My fascination with military stuff probably started when I was about nine or ten. My mom was a WWII Spar (the Coast Guard’s version of the Waves). She had a 1944 copy of Bluejackets' Manual, the Navy’s training manual that she’d been given at boot camp, which was in Florida, a long way from the farm in central Missouri. I read that whole thing, all 500+ pages of it. Granted, my little boy brain probably didn’t really understand all of it, but I clearly recall doing something interesting with my new found knowledge.
I wanted to start some sort of club, I have no idea what kind now, and wanted something to identify us in a hierarchy (although I doubt I knew that word then). I had a six-pointed sheriff’s star (maybe it came with a six-gun and holster outfit I had?). I got some stiff card paper, maybe the thickness of two index cards, and traced the star shape on the paper, about eight stars to a sheet.
Next, in pencil, I painstakingly labeled each star with a Navy officer’s rank from Ensign to Admiral. Finally, I cut those things out, which must have been exhausting with those goofy “safe” round-tipped kids’ scissors. It makes my hand hurt to just think about it.

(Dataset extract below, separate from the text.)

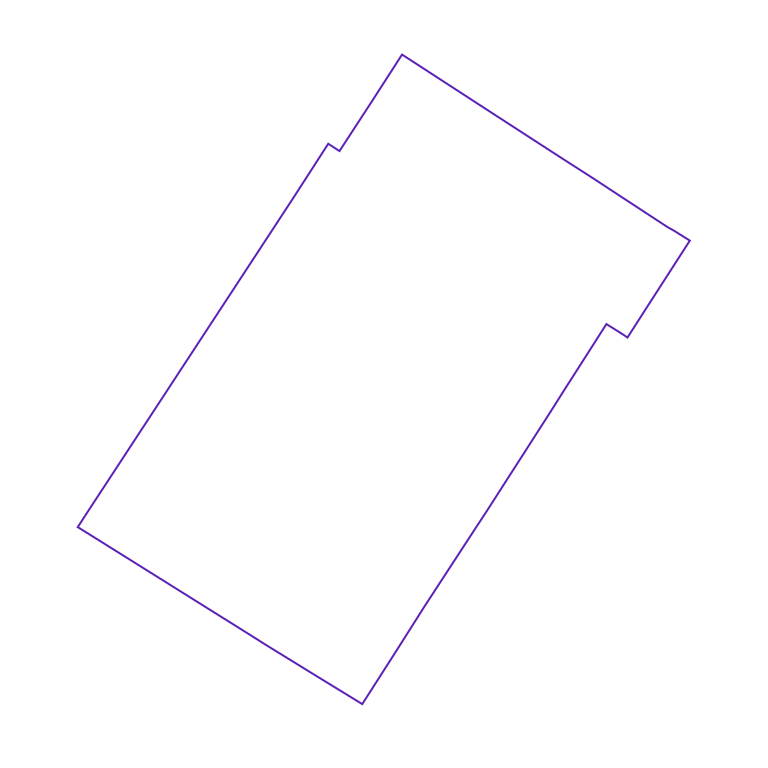 outline of Kane, Illinois, United States of America, rotated 33°
{"feature_id": "52423323B64731524187511", "entity_name": "Kane", "entity_type": "district", "adm_level": 2, "iso_a3": "USA", "parent_name": "United States of America", "parent_adm1": "Illinois", "projection": "albers", "projection_center": [-88.362, 41.937], "detail": "fine", "context": "isolated", "style": "outline", "palette": "violet", "viewbox_px": 768, "rotation_deg": 33, "n_neighbors": 0, "source": "geoboundaries", "source_scale": "gbopen_adm2", "svg_char_len": 600}
<svg xmlns="http://www.w3.org/2000/svg" viewBox="0 0 768 768"><g transform="rotate(33 384 384)"><path d="M540.1,664.3L539.7,602.8L539.7,601.7L539.1,548.9L539.1,548.6L539.3,455.7L539.4,433.9L538.8,318.8L538.4,285.1L538.4,282.5L538.4,280.4L537.9,212.6L557.8,212.3L562.9,212.4L562.7,178.9L562.4,97.2L543.6,97.5L536.3,98.0L486.3,97.8L481.5,97.8L449.2,97.6L410.7,97.8L333.1,97.9L219.7,97.9L219.9,155.4L219.8,212.9L206.4,212.9L206.6,276.9L205.1,651.6L205.1,670.8L315.8,668.9L316.2,668.9L399.7,667.5L428.4,667.1L432.4,667.0L483.4,665.8L540.1,664.3Z" fill="none" stroke="#5b21b6" stroke-width="2"/></g></svg>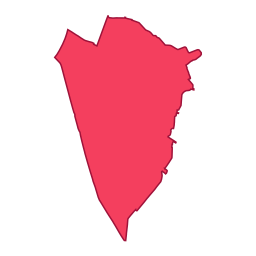 outline of Tan Binh, Hồ Chí Minh city, Vietnam
{"feature_id": "81297802B72151759297882", "entity_name": "Tan Binh", "entity_type": "district", "adm_level": 2, "iso_a3": "VNM", "parent_name": "Vietnam", "parent_adm1": "Hồ Chí Minh city", "projection": "robinson", "projection_center": [106.659, 10.803], "detail": "fine", "context": "isolated", "style": "filled", "palette": "rose", "viewbox_px": 256, "rotation_deg": 0, "n_neighbors": 0, "source": "geoboundaries", "source_scale": "gbopen_adm2", "svg_char_len": 3207}
<svg xmlns="http://www.w3.org/2000/svg" viewBox="0 0 256 256"><path d="M67.8,29.6L66.7,33.8L65.1,38.5L62.6,44.3L59.3,50.6L57.4,53.8L56.9,54.6L54.7,57.4L58.9,61.8L59.6,62.6L60.2,63.3L60.8,64.5L61.5,66.5L62.8,71.3L64.2,76.7L68.4,92.4L70.6,100.7L72.8,108.6L73.9,112.4L74.8,114.2L74.9,115.8L74.9,116.4L77.5,126.0L78.1,128.4L78.4,129.1L78.6,129.7L79.0,130.5L79.3,131.2L80.0,132.3L80.5,135.3L81.8,140.9L83.5,147.6L84.7,152.1L84.9,153.1L87.6,162.6L90.2,171.4L92.5,178.8L93.1,181.2L94.4,184.8L95.4,187.6L95.6,188.4L96.8,192.4L98.2,197.1L99.1,199.3L99.3,199.9L100.7,202.1L103.8,207.2L107.2,212.8L109.5,216.4L111.9,220.1L112.9,221.6L113.3,222.4L115.3,225.7L117.1,228.8L119.0,232.1L121.4,236.1L123.4,239.2L124.3,240.5L125.7,240.6L125.9,238.8L126.4,234.0L126.4,233.4L126.8,230.0L127.4,224.7L127.5,223.2L127.8,219.4L128.0,218.8L128.3,218.2L130.5,215.5L134.6,210.7L135.7,209.6L135.8,210.1L136.0,210.4L136.2,210.5L136.3,210.6L136.6,210.7L137.0,210.7L144.3,201.9L147.2,198.2L148.0,197.3L150.0,194.9L154.8,189.3L156.7,186.7L160.8,181.6L161.4,179.6L161.5,179.4L162.0,176.7L162.1,175.2L161.6,172.1L161.6,171.8L162.2,171.2L164.5,172.9L165.6,173.9L166.2,173.3L166.4,173.2L166.7,172.5L167.0,171.5L167.2,170.9L167.0,170.4L166.0,169.5L165.2,169.1L164.8,169.0L164.5,168.2L165.0,168.2L165.2,167.9L167.0,165.4L168.9,162.6L171.9,157.9L172.0,156.1L172.2,149.2L172.2,147.4L171.8,147.3L172.0,144.5L172.4,144.5L172.5,143.1L173.0,141.9L173.5,141.6L175.7,142.9L176.0,142.2L174.0,140.8L170.4,138.5L169.6,138.0L169.2,137.7L168.0,136.9L168.2,136.2L168.3,136.1L169.0,135.8L169.7,135.4L170.1,134.9L170.4,134.3L171.0,131.6L170.9,130.5L170.7,130.0L171.3,129.2L172.3,128.4L172.9,128.3L173.5,128.5L173.7,127.8L173.8,127.0L174.0,126.1L174.2,124.7L174.2,123.9L174.4,122.3L174.5,119.5L174.6,118.2L174.7,116.6L175.2,116.2L175.9,115.9L176.1,115.7L176.2,114.6L176.4,113.3L178.4,113.4L178.5,112.9L178.0,112.8L177.0,112.6L177.2,110.0L177.9,110.0L178.6,110.0L181.0,105.5L181.5,99.0L181.9,94.5L183.2,92.6L184.5,91.5L186.1,90.7L188.2,90.5L189.5,90.3L190.2,89.9L190.9,89.1L193.8,89.9L193.9,88.9L193.5,88.7L192.8,88.2L192.9,87.3L192.9,85.8L192.9,85.1L192.7,84.6L191.9,83.6L189.6,80.9L188.7,79.8L188.4,79.4L190.3,78.6L190.4,78.3L190.0,77.3L190.2,77.2L188.8,73.8L188.6,72.7L187.7,70.6L186.8,68.0L187.0,67.7L186.0,65.1L187.8,63.9L190.5,61.6L191.7,60.8L191.9,60.9L193.0,60.1L193.7,60.0L194.9,59.7L195.9,59.3L197.1,58.3L199.0,56.9L200.5,55.7L201.3,54.3L201.2,52.6L199.1,50.0L198.0,49.7L197.0,49.9L189.8,52.7L189.3,52.8L188.7,52.6L188.3,52.1L187.4,50.4L186.1,47.6L185.5,47.2L185.0,47.0L184.3,47.1L178.4,49.4L177.9,49.5L177.5,49.4L175.6,48.4L171.7,46.0L170.6,45.5L169.3,45.3L165.7,45.1L165.2,45.1L164.4,44.1L159.6,38.6L158.8,37.9L157.7,37.6L157.2,37.4L156.8,36.9L156.2,36.3L156.0,35.9L155.8,35.7L155.2,35.6L154.5,35.6L153.7,35.6L153.2,35.5L150.7,32.6L149.4,31.6L145.6,29.9L144.9,29.1L139.2,22.9L138.7,22.6L131.8,20.1L131.9,19.6L127.8,18.7L125.4,18.1L125.5,17.4L124.9,17.3L124.8,18.0L116.2,17.9L113.0,18.1L109.2,17.7L108.3,16.8L108.1,15.4L106.1,20.7L102.2,31.4L96.9,45.9L93.7,44.3L93.9,43.4L92.2,42.5L90.5,42.0L89.6,41.8L85.5,40.6L84.3,40.1L81.0,38.0L77.8,35.8L76.5,35.1L72.2,32.3L72.1,32.2L68.8,30.2L67.8,29.6Z" fill="#f43f5e" stroke="#9f1239" stroke-width="1.5"/></svg>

Whether the club ever really got off the ground is hard to say. I think I was the only one interested in being an admiral. Sometimes, great kid ideas just die a natural death.
I signed that book at some point in the long-ago past and included our home address. My handwriting was a lot better then.
I still have that manual. It sits on the bookshelf with all of my WWII history books. Who knows, maybe I’ll start writing a series about the Navy in WWII.